Similarly, Christians longing for firm evidence of America’s religious roots have also welcomed the “proclamation.” Whereas the William Bradford who authored Of Plymouth Plantation did not even mention the First Thanksgiving, the Bradford who penned this imaginary decree reassures us with comforting detail. Leaving no doubt about the Christian underpinnings of the holiday, he expresses special gratitude for religious freedom and enjoins the Pilgrims to “render thanksgiving to ye Almighty God for all his blessings.”

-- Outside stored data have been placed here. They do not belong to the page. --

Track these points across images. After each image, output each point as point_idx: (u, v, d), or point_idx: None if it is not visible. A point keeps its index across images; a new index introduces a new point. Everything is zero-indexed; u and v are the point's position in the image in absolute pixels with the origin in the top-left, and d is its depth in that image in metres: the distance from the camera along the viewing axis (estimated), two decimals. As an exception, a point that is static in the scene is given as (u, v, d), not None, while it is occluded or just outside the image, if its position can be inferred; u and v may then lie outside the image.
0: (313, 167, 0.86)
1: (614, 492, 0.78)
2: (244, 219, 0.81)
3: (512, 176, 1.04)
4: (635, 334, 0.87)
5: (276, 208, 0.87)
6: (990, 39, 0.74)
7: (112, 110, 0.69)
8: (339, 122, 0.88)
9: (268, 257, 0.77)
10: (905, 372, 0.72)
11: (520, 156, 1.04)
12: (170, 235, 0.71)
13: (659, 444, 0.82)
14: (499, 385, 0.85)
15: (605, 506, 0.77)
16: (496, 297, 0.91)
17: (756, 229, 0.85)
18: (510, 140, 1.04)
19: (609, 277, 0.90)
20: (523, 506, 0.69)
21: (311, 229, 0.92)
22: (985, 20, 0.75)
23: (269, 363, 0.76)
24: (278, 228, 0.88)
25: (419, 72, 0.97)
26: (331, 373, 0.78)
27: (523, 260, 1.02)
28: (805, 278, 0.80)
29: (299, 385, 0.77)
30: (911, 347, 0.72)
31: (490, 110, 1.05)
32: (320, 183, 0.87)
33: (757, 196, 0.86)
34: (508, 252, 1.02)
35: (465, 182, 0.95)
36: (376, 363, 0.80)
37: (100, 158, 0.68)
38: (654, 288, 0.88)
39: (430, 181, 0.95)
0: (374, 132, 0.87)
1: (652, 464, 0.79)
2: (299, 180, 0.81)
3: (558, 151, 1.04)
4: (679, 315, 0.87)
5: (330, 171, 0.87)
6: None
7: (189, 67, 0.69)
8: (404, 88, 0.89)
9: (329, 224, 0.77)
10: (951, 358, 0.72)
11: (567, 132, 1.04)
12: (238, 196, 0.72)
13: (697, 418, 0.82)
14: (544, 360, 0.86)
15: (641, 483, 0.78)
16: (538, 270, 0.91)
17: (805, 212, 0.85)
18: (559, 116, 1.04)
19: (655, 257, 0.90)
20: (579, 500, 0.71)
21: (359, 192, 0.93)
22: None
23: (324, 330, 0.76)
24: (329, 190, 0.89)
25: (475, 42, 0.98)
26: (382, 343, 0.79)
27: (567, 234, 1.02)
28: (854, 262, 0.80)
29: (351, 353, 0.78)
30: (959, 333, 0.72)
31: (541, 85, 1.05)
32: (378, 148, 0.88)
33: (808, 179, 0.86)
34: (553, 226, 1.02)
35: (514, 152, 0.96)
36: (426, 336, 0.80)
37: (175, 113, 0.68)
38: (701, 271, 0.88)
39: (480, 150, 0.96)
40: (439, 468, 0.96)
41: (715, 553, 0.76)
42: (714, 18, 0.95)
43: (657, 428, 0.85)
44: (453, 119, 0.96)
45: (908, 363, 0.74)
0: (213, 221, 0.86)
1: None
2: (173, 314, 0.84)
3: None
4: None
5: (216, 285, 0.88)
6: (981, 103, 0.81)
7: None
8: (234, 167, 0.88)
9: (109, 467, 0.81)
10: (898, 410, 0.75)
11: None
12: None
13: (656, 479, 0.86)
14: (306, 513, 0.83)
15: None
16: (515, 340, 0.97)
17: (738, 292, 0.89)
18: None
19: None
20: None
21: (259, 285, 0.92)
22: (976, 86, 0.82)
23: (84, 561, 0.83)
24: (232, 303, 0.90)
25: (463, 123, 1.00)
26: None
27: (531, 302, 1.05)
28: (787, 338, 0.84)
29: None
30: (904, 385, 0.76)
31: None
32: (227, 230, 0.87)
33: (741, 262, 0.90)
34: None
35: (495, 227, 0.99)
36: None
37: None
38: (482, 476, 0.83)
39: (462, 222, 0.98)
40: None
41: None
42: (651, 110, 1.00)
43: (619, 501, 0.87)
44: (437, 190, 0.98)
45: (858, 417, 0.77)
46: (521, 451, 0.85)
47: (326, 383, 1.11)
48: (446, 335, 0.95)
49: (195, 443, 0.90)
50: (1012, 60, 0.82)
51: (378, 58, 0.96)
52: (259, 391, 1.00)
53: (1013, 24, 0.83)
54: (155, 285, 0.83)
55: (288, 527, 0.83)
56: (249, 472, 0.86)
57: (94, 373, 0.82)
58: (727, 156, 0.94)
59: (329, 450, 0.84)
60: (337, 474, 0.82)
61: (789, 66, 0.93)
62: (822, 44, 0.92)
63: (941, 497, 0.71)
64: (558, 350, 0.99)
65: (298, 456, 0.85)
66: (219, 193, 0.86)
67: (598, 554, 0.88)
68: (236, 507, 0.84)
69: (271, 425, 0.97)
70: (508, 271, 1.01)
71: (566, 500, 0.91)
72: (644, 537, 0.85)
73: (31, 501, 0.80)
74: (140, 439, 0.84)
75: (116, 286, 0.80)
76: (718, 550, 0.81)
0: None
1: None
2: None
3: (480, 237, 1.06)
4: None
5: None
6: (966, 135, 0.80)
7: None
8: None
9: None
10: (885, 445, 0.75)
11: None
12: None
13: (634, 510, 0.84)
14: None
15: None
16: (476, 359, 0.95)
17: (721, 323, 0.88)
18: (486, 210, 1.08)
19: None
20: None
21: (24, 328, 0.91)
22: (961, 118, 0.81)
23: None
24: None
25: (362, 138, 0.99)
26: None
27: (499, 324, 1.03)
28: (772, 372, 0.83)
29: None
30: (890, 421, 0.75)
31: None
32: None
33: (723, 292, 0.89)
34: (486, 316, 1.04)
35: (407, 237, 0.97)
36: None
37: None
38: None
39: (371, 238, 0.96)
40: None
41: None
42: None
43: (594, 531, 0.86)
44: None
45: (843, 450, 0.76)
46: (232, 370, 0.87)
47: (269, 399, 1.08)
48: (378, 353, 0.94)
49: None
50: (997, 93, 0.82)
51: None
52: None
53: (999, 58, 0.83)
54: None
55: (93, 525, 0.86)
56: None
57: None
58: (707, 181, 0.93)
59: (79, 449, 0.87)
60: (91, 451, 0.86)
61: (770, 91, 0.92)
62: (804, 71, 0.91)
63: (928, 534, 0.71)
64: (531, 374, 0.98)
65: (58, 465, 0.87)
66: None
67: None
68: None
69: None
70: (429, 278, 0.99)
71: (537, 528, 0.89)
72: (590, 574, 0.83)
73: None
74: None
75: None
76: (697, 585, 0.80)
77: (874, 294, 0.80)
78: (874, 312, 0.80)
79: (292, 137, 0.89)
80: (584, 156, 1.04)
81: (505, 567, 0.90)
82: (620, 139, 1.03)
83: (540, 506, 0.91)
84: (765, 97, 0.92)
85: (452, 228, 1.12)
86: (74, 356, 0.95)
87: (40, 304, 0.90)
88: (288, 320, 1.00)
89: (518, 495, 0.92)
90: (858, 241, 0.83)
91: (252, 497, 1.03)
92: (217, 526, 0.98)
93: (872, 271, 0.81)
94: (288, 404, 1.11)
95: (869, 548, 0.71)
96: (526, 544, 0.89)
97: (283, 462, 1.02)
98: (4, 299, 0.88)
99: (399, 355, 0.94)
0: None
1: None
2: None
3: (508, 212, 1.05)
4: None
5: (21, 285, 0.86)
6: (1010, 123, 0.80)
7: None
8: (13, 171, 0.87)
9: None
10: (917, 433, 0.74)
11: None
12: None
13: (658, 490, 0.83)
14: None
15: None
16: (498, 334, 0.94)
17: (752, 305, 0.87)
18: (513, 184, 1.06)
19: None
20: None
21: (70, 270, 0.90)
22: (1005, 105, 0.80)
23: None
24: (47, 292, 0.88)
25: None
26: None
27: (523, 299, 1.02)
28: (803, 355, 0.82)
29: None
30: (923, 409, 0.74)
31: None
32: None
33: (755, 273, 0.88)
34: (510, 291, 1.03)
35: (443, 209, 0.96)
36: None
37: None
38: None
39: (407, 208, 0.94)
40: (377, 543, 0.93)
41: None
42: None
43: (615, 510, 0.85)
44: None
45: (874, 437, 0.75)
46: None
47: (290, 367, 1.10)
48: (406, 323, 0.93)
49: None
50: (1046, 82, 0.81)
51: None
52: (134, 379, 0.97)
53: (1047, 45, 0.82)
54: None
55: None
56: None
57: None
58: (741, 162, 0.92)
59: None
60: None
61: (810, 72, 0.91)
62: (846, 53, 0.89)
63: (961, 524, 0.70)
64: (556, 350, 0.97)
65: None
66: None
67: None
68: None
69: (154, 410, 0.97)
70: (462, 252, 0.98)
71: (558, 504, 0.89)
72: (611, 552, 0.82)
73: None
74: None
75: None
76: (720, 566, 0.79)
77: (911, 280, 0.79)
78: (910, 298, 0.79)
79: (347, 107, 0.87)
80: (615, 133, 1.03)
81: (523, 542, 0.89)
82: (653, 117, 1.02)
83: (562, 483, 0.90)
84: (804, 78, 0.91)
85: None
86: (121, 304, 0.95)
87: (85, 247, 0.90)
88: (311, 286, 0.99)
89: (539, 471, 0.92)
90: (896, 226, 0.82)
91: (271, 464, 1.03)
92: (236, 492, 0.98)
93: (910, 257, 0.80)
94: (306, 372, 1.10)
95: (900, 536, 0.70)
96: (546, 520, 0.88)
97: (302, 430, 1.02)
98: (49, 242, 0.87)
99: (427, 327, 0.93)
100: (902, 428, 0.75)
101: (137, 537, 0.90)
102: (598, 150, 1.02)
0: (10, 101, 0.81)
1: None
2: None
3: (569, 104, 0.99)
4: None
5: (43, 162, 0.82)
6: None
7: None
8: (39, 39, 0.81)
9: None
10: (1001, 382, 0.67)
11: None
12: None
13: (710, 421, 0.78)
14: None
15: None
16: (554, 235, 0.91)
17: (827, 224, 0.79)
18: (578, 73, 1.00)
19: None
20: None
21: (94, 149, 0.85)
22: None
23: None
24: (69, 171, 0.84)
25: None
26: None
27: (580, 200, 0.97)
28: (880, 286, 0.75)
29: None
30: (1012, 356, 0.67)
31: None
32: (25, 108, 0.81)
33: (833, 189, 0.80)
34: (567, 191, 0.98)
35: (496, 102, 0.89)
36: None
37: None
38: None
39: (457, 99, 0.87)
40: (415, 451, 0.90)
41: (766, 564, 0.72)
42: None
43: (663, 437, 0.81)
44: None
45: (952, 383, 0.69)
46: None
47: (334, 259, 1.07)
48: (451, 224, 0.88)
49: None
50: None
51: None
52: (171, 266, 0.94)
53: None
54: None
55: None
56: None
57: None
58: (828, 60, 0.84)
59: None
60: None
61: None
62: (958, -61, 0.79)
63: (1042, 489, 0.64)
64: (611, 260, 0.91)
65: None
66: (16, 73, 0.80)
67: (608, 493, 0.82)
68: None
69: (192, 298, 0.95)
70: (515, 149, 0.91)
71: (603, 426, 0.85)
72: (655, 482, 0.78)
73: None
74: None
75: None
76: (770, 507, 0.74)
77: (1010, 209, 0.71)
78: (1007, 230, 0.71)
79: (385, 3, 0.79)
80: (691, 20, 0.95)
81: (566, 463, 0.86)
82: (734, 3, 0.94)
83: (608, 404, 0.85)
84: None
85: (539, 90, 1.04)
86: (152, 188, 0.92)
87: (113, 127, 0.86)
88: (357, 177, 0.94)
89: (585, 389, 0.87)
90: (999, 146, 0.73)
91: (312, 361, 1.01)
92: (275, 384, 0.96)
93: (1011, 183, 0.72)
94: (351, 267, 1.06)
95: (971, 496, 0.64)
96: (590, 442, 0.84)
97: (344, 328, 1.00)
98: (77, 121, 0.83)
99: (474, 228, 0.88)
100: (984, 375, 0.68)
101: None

It is no coincidence, I think, that most of the internet sites posting the proclamation are sponsored by Christian organizations, or that it lives on in books with titles like America’s God and Country or Putting God Back into the Holidays. Not all of these organizations or authors are seeking ammunition for the culture wars—several simply want to encourage other Christians—but all share a (likely unconscious) willingness to suspend their critical faculties when they find historical evidence that serves their purposes. Make no mistake: this is a tendency we’re all prone to.